§ TEXT

§

A concrete type exposes a certain level of implementation details to the user. For useful concrete data types, the user expects to know these details and is relying on those details.
Good concrete types are something physically representing details of the problem you are solving. Getting something written and running is the focus - refactoring takes a back seat here. This isn't all bad - the experience in writing a concrete type for a problem is a good way to pick up the experience needed to write an abstract data type for the problem later - and that will replace the concrete type.
The lack of initial effort for concrete types can be quite beguiling and you may find yourself wading through concrete data types during development - just remember concrete eventually sets, impeding progress somewhat. In the long term, concrete crumbles - does this make concrete evil? No, just remember you build floors not seven league boots out of concrete.
Principles.
-
Granularity (sufficiency)
-
Liskov Substitutability Principle
-
Open-Closed Principle
Type granularity (sufficiency).
An abstraction viewed in isolation may appear to be correct. We need to consider its granularity , substitutability and dependencies within the system(s) it will be used. Granularity is one way to judge the quality of a classification using the principles of loose coupling (low interconnectedness) and high cohesion (intraconnectedness [ Design ]). Is the classification too coarse (doing too much, too large to be comprehended and should be split up). Or is it too fine (doing too little, difficult to understand as there are too many bits to comprehend - some of the bits should be merged with others)?
Granularity | Comment |
---|---|
Too course | Assumes too much responsibility |
Just right | Weakly coupled. Highly cohesive. |
Too fine | Too little. Shirks responsibility. |
Type substitutability - the LSP.
Analysis may identify groups (families) of similar types used interchangeably in similar circumstances. For example a system may have a couple of database classes used interchangeably, depending on what kind of database server is being accessed.
To paraphrase the Liskov Substitutability Principle [ LSP ] - if a program can use objects of type S instead of objects of type T without changing the behaviour of the program, then type S is a subtype of type T. This applies to all sorts of polymorphism - compile time [ SUB ] as well as runtime.
The Open-Closed Principle was introduced by Bertrand Meyer in his book "Object-Oriented Software Construction" (see [ OCP ] for more details). Bertrand Meyer states:
"Software entities (Classes, Modules, Functions, etc.) should be open for extension, but closed for modification."
Type dependencies - the DIP.
The dependency inversion principle (DIP) is a set of guidelines used to judge dependencies [ DIP ]:
High level modules should not depend on low-level modules. Both should depend upon abstractions.
Abstractions should not depend on details. Details should depend on abstractions.
Context, Principles, Good practice.
Good practice / rules of thumb are specific to a context based on factors including language, runtime environment, application domain.
The language used (for example C vs C++) determines the mechanisms available to implement abstractions. The additional language support of C++ allows much more ambitious abstractions to be implemented than in C. This has a cost, though - abstractions implemented in C don't have to cater for the complications (overloading, exceptions) of C++.
"The appropriateness of an abstraction is often, somewhat cyclically, dependent on the way that it is to be realised" (Kevlin Henney).
Similar comparisons can be made with Java or the different generations of C++.

§

§ INSTRUCTIONS
- 1) In the text on software abstraction principles, who introduced the Open-Closed Principle, and in what book?
- 2) Extend the text on software abstraction principles, picking up right after its last sentence.
The tasks do not use the entries.

§ DATA LINES
§

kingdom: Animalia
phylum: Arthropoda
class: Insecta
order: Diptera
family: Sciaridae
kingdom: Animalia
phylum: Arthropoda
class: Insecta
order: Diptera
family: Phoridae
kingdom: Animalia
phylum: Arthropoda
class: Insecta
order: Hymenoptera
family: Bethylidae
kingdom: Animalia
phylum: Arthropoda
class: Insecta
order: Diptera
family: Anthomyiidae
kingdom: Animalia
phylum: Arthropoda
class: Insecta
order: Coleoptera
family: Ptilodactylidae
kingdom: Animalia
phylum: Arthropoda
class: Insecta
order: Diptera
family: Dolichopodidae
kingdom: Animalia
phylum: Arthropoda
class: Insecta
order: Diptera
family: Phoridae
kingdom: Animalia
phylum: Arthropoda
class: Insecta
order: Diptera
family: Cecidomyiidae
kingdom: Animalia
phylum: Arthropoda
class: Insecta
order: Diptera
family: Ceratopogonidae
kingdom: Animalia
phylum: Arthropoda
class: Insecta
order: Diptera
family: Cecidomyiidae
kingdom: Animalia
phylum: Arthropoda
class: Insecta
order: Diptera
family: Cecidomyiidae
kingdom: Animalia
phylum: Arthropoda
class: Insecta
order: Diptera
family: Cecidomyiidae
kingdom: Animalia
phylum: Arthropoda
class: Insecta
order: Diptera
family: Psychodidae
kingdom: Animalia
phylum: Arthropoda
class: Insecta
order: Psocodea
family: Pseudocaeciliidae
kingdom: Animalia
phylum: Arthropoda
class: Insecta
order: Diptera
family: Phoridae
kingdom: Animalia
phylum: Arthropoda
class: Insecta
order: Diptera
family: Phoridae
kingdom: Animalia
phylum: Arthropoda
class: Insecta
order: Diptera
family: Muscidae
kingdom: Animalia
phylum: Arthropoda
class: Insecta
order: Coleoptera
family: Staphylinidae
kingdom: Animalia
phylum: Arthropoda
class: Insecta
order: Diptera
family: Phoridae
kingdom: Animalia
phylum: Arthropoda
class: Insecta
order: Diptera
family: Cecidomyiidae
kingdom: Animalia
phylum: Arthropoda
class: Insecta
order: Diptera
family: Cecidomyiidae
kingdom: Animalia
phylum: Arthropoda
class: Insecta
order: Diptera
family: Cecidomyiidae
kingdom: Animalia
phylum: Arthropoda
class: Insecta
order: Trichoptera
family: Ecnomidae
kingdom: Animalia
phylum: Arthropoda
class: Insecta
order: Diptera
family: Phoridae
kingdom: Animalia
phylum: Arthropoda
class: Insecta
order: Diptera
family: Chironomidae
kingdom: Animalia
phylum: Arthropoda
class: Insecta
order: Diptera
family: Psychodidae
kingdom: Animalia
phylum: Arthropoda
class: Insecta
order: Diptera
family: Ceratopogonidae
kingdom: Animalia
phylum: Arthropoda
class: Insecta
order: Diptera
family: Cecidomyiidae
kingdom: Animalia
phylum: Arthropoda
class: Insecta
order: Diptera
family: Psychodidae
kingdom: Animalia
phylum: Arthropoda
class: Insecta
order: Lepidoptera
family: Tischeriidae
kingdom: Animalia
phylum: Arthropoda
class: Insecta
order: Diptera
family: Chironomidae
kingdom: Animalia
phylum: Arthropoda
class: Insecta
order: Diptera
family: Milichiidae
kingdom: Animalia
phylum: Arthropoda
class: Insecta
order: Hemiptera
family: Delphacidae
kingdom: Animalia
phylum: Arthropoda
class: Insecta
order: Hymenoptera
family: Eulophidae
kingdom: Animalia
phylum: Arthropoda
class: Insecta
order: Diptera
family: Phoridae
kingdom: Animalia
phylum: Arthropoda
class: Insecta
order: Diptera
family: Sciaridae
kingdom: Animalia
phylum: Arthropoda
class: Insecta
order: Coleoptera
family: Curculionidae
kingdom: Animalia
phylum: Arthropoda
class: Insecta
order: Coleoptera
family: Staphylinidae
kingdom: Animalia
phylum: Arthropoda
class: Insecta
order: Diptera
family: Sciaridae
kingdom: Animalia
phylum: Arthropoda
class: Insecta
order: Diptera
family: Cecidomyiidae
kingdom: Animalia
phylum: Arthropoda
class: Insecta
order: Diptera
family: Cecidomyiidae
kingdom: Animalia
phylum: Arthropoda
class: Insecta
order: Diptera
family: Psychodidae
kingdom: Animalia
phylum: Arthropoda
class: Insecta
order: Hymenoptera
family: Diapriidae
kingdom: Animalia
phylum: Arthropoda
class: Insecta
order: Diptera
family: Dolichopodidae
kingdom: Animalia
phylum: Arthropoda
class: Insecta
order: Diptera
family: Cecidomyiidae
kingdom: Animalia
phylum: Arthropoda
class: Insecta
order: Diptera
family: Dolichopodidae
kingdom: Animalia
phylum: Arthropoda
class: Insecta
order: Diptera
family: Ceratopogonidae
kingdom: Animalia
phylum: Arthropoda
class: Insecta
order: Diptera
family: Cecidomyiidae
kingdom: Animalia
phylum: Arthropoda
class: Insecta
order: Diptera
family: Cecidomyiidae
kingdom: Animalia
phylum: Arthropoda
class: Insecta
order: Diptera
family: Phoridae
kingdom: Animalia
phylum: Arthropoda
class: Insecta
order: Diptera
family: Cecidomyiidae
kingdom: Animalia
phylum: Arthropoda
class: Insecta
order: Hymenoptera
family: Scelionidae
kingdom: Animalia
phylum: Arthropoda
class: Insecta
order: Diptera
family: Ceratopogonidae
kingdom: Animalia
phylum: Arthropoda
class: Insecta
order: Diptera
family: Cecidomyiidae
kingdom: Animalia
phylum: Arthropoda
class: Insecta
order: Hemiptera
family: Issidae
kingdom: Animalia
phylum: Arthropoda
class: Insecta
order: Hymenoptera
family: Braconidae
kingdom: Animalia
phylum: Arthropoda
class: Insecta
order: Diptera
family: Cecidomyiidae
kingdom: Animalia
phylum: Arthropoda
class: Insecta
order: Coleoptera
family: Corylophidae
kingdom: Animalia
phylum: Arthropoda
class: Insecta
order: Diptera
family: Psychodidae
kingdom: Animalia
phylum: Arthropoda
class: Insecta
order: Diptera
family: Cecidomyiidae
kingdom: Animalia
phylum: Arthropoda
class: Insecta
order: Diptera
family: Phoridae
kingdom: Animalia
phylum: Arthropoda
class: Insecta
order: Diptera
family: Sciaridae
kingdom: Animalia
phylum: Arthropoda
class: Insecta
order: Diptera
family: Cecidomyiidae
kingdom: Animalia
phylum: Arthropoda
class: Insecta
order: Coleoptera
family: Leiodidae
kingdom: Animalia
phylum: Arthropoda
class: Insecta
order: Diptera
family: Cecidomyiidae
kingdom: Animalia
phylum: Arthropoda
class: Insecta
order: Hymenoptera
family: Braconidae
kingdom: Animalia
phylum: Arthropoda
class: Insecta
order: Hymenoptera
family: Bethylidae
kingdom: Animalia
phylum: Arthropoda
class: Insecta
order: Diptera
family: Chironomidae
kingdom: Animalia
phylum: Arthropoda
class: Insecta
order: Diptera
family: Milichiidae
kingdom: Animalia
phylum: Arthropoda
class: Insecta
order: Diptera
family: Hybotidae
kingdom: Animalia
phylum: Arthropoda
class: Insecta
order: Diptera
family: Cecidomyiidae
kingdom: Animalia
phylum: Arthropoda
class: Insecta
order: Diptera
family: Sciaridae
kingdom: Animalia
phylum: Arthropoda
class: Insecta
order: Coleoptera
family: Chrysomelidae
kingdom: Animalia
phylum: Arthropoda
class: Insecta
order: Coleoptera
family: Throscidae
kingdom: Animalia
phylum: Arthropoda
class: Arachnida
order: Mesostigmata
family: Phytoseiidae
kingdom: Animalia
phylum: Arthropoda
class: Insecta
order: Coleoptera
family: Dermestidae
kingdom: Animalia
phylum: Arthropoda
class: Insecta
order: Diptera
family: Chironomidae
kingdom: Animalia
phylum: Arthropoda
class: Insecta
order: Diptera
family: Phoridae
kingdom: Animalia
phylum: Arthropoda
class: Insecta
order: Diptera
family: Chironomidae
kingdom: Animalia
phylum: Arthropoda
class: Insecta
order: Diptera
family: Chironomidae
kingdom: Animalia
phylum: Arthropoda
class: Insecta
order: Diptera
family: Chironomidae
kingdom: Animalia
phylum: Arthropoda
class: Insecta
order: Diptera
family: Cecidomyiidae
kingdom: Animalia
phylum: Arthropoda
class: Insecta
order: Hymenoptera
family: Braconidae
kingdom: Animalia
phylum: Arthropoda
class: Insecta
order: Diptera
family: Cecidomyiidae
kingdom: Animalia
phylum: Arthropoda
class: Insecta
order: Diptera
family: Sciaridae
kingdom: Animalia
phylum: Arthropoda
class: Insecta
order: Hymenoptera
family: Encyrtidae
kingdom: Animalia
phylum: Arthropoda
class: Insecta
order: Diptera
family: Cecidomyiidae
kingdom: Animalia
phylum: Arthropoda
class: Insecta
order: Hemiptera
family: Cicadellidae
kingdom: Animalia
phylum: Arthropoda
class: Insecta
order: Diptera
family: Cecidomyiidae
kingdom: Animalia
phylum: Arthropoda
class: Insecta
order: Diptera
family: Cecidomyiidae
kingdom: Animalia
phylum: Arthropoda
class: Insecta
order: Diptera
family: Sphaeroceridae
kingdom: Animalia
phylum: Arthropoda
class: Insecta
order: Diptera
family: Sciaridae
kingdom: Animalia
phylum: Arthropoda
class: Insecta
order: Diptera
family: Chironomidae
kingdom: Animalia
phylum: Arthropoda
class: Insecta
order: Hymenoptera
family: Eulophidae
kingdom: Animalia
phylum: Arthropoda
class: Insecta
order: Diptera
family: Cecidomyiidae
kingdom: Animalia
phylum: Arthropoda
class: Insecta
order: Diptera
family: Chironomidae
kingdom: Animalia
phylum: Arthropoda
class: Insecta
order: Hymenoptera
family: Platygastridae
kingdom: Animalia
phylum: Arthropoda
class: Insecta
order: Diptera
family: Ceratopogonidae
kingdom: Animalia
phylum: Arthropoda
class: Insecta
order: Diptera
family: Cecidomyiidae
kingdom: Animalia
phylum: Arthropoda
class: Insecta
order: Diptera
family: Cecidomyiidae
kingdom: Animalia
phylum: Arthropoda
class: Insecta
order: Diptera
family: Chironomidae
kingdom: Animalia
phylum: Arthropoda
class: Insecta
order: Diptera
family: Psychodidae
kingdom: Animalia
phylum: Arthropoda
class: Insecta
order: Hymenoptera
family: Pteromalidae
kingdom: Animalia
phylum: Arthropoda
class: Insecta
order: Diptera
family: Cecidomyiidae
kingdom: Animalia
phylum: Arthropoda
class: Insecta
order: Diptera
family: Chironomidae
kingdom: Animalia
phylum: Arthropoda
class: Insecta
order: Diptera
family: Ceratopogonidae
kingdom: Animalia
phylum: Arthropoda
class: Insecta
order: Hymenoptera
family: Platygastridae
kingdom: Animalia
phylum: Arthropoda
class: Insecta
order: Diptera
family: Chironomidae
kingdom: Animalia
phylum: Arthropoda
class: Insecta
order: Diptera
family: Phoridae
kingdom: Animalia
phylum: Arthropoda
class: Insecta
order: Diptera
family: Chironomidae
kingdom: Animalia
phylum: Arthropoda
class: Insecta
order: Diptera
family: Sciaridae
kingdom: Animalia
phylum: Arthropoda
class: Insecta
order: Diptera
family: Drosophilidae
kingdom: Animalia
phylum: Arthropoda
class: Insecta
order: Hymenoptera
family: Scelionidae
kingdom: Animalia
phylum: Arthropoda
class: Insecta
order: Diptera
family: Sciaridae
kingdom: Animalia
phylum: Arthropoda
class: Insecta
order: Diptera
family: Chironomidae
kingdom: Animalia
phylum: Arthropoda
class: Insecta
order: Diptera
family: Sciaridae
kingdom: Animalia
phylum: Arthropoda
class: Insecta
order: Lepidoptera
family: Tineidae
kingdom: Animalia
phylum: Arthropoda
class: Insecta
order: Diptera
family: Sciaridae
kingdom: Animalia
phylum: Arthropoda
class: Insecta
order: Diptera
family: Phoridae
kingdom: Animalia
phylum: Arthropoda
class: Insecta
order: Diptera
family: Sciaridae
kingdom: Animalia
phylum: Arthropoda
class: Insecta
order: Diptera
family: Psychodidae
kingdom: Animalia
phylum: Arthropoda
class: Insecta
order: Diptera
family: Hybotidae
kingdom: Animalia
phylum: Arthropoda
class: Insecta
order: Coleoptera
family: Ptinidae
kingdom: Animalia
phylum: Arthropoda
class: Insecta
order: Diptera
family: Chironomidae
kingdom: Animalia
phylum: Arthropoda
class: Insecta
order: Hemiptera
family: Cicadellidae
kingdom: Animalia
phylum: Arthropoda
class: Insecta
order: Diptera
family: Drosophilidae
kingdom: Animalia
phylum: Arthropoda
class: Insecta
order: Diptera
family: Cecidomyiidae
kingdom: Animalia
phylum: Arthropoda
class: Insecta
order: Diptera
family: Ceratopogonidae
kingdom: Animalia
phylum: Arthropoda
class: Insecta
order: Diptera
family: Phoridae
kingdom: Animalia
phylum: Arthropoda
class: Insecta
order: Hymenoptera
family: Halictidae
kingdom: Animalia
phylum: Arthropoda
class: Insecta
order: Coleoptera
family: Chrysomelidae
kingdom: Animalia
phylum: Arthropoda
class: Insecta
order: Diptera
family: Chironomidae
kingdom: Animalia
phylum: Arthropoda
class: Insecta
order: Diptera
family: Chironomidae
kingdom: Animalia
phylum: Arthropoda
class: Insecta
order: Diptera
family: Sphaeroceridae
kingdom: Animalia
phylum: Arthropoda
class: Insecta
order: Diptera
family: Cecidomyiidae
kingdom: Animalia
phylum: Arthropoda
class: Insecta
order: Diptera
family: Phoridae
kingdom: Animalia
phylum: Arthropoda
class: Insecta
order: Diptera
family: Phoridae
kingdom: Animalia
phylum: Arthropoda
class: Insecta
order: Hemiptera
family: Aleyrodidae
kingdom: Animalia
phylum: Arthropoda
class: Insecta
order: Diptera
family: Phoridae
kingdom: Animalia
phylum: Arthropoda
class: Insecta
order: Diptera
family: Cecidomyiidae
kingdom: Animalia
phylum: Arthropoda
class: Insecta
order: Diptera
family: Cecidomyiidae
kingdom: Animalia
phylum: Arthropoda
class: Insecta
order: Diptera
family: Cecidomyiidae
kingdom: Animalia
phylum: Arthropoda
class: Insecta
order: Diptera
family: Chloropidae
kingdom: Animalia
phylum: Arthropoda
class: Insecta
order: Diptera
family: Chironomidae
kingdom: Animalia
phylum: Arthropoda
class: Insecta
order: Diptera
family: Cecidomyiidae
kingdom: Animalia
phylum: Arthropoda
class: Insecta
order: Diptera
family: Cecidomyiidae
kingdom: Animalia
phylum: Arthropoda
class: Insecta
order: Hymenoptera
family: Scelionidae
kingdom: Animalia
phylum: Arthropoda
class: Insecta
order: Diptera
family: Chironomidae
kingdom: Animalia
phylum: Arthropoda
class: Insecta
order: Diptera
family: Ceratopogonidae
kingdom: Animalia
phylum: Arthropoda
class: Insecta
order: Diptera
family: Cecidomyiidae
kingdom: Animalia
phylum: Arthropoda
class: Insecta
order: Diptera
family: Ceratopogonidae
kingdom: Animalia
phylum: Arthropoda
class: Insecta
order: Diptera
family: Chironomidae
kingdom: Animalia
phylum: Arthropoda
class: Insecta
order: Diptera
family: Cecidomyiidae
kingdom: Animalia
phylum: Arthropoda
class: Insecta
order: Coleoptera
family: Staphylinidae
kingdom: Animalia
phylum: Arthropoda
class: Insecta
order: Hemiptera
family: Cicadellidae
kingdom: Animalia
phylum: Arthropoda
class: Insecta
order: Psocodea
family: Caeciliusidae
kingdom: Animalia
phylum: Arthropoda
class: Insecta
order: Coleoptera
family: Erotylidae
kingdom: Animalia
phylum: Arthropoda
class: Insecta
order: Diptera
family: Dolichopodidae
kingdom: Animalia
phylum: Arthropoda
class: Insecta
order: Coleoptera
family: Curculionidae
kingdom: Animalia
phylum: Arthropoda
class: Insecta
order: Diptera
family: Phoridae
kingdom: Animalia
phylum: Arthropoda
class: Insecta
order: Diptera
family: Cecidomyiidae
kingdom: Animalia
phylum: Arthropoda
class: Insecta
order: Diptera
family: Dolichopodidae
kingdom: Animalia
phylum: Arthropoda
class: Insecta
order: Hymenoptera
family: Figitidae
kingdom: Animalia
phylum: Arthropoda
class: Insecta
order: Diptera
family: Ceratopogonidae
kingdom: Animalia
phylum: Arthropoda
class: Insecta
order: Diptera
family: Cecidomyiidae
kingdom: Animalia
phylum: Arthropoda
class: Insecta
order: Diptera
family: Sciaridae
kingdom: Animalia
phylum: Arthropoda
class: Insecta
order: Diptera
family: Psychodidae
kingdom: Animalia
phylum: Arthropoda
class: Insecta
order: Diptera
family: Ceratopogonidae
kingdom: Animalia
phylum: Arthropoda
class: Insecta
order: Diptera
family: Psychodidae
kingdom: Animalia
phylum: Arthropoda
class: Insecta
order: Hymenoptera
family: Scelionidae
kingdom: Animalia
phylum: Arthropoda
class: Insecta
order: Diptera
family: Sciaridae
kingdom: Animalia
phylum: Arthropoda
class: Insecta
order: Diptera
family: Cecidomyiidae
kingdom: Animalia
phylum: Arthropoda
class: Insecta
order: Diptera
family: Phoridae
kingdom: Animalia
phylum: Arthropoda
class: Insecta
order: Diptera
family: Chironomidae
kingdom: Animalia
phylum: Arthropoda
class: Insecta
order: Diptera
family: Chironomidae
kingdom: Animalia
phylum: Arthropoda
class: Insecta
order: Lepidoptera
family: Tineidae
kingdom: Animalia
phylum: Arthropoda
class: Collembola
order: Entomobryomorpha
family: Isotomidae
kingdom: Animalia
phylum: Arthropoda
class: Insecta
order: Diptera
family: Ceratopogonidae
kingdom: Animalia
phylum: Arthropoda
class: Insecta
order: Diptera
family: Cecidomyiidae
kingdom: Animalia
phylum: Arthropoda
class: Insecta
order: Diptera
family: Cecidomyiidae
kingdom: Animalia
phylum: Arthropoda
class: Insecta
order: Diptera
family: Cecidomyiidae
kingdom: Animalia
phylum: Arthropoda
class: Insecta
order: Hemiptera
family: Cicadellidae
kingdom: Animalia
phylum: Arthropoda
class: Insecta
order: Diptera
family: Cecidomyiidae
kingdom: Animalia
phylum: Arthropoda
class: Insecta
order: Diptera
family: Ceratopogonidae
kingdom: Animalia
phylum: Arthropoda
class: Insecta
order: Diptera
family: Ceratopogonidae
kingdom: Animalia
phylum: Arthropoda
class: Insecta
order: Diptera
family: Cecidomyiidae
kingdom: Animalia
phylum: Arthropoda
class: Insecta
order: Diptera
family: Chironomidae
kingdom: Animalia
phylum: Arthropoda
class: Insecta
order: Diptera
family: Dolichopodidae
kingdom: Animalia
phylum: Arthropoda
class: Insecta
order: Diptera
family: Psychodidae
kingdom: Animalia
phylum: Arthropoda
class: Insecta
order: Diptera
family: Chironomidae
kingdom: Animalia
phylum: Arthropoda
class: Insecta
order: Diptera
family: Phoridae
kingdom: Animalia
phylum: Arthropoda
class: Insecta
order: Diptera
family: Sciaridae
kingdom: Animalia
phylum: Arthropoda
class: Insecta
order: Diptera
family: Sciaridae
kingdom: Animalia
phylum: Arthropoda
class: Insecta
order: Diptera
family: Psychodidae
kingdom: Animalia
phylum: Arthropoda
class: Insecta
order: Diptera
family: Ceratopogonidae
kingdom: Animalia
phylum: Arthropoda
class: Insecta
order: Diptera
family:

§

§ THE RESULTS
- 1) Bertrand Meyer introduced it in his book "Object-Oriented Software Construction."

- 2)
Changing runtime environment (single tasking to multi-tasking, standalone to network, single CPU to SMP, single-threading to multi-threading) means certain idioms no longer work
Application domain and implementation organisation affects the life cycle of the project - long term projects will want longer lasting abstractions. According to Conway's Law [ PLOP ], there is a relationship between an organisation and the systems it produces - the structure of the organisation is reflected in the architecture of the systems it produces and vice versa.
Good practice often fails to survive radical paradigm shifts in the same way that civilisations fail to handle Outside Context Problems ( Excession , Iain M. Banks). Moving to a radically new context, previous good practice may be inappropriate - context is a force that affects abstractions. Principles, in their abstract form, are relative to the context. Principles, when applied to a context become part of that context - change the context and you have to rethink how the principle applies to the new context.
Archetypes.
Labelling a UDT an 'abstract data type' or 'concrete data type' is about as helpful as saying that a doughnut is a "fresh doughnut" or a "stale doughnut". It would be nice to know what kind of doughnut you are dealing with (jam, confectioner's custard, bubble gum etc). Similarly it would be nice to be able to specify what kind of UDT you are talking about (aggregate, alias, meta, Whole-Part) and whether or not it is intended for use as an entity, a value or both.
There are many ways to categorise types, here is a list I've built up while writing this article: aggregate, alias, creation, entity, exception, meta, resource / service, usage, fundamental / value, whole-part.
Evolution, entropy, seasons.
Systems have seasons during their life-cycle. A system in summer has abstract data types that have evolved from concrete data types. A system in winter has abstract data types that have decayed to concrete data types.
Brittle interface = Brittle type.
Something (e.g. a concrete type, abstract type, interface etc) is brittle if it exposes overly implementation-specific details to the user. This causes it to "break" when reasonable change occurs.
Concrete types vs Alias types.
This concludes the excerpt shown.